It seems like the following is probably true: Let $V,W$ be $K$-vector spaces. Let $\phi:V\rightarrow V$ and $\psi:W\rightarrow W$ be linear maps, then $u\in V\otimes W$ is an eigenvector of $\phi \otimes \psi$ with eigenvalue $\lambda$ iff there are $v\in V$, $w\in W$ and $\kappa,\mu\in K$ such that $u=v\otimes w$, $\lambda=\kappa \mu$ , and $v$ is an eigenvector of $\phi$ with eigenvalue $\kappa$ and $w$ is an eigenvector of $\psi$ with eigenvalue $\mu$.
The backwards implication is trivial, but I can't quite work out the forwards implication, so maybe it's false.
*In light of omnomnom's post, how about the following: for all $\lambda\in K$, there are $\kappa_i,\mu_i \in K$ such that $\lambda=\kappa_i\mu_i$ and $$\ker\left(\phi \otimes \psi -\lambda I\right)=\bigoplus_i\ker\left(\phi -\kappa_i I\right) \otimes \ker\left(\psi -\mu_i I\right)$$
Best Answer
Your statement is not necessarily true.
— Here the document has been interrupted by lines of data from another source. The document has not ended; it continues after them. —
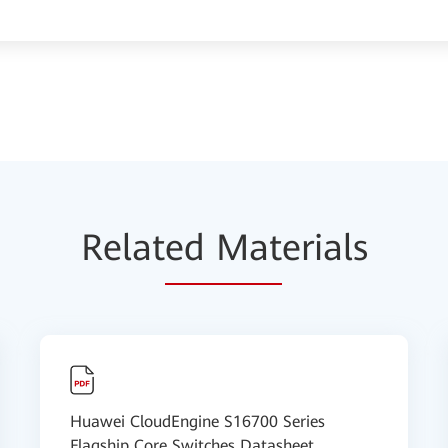
Relat
ed Mat
erials
Huawei CloudEngine S16700 Series
Flagship Core Switches Datasheet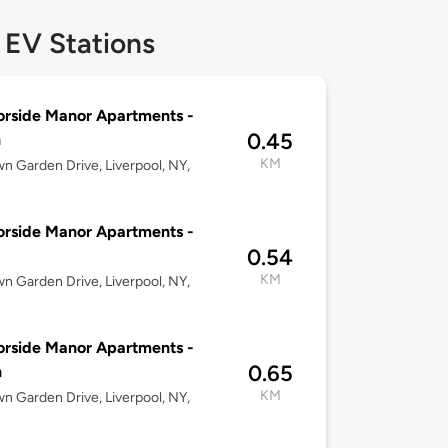
 EV Stations
rside Manor Apartments -
0.45
h
KM
n Garden Drive, Liverpool, NY,
rside Manor Apartments -
0.54
KM
n Garden Drive, Liverpool, NY,
rside Manor Apartments -
0.65
h
KM
n Garden Drive, Liverpool, NY,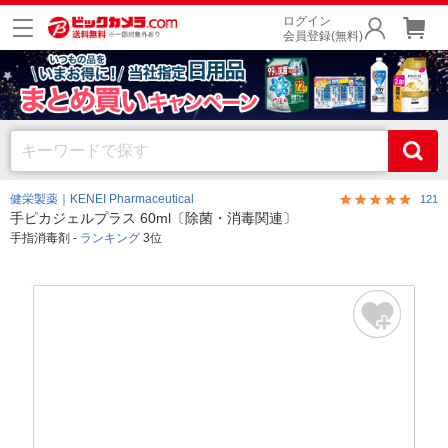
ログイン
会員登録(無料)
健栄製薬｜KENEI Pharmaceutical
121
手ピカジェルプラス 60ml〔除菌・消毒関連〕
手指消毒剤 -
ランキング
3位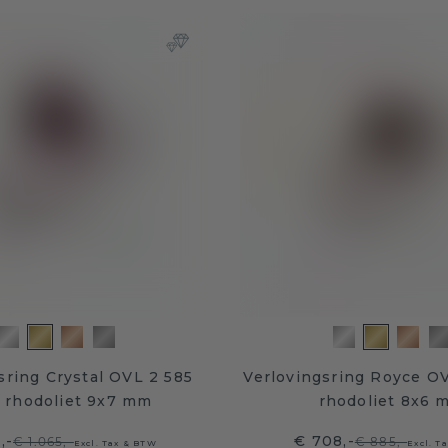
sring Crystal OVL 2 585
Verlovingsring Royce O
 rhodoliet 9x7 mm
rhodoliet 8x6 
,-
€ 708,-
€ 1.065,-
€ 885,-
Excl. Tax & BTW
Excl. T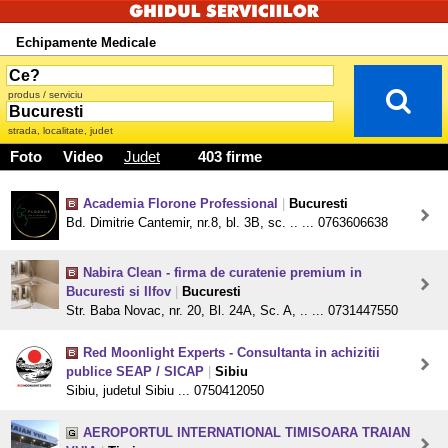
Echipamente Medicale
produs / serviciu
strada, localitate, judet
Foto
Video
Judet
403 firme
Academia Florone Professional
|
Bucuresti
Bd. Dimitrie Cantemir, nr.8, bl. 3B, sc. .. ... 0763606638
Nabira Clean - firma de curatenie premium in
Bucuresti si Ilfov
|
Bucuresti
Str. Baba Novac, nr. 20, Bl. 24A, Sc. A, .. ... 0731447550
Red Moonlight Experts - Consultanta in achizitii
publice SEAP / SICAP
|
Sibiu
Sibiu, judetul Sibiu ... 0750412050
AEROPORTUL INTERNATIONAL TIMISOARA TRAIAN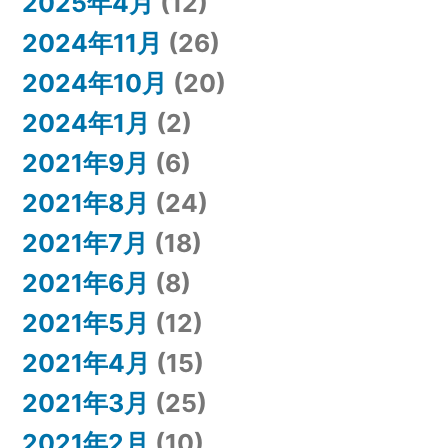
2025年4月
(12)
2024年11月
(26)
2024年10月
(20)
2024年1月
(2)
2021年9月
(6)
2021年8月
(24)
2021年7月
(18)
2021年6月
(8)
2021年5月
(12)
2021年4月
(15)
2021年3月
(25)
2021年2月
(10)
For example: take $V = W = \Bbb C^2$ over $\Bbb C$, and $\phi = \psi = \operatorname{id}$. We then find that $$ u = \pmatrix{1\\0} \otimes \pmatrix{1\\0} + \pmatrix{0\\1} \otimes \pmatrix{0\\1} $$ is an eigenvector of $\phi \otimes \psi$ which cannot be written as a tensor product. That is, we can't write $u = v \otimes w$ for any (eigenvectors) $v,w$.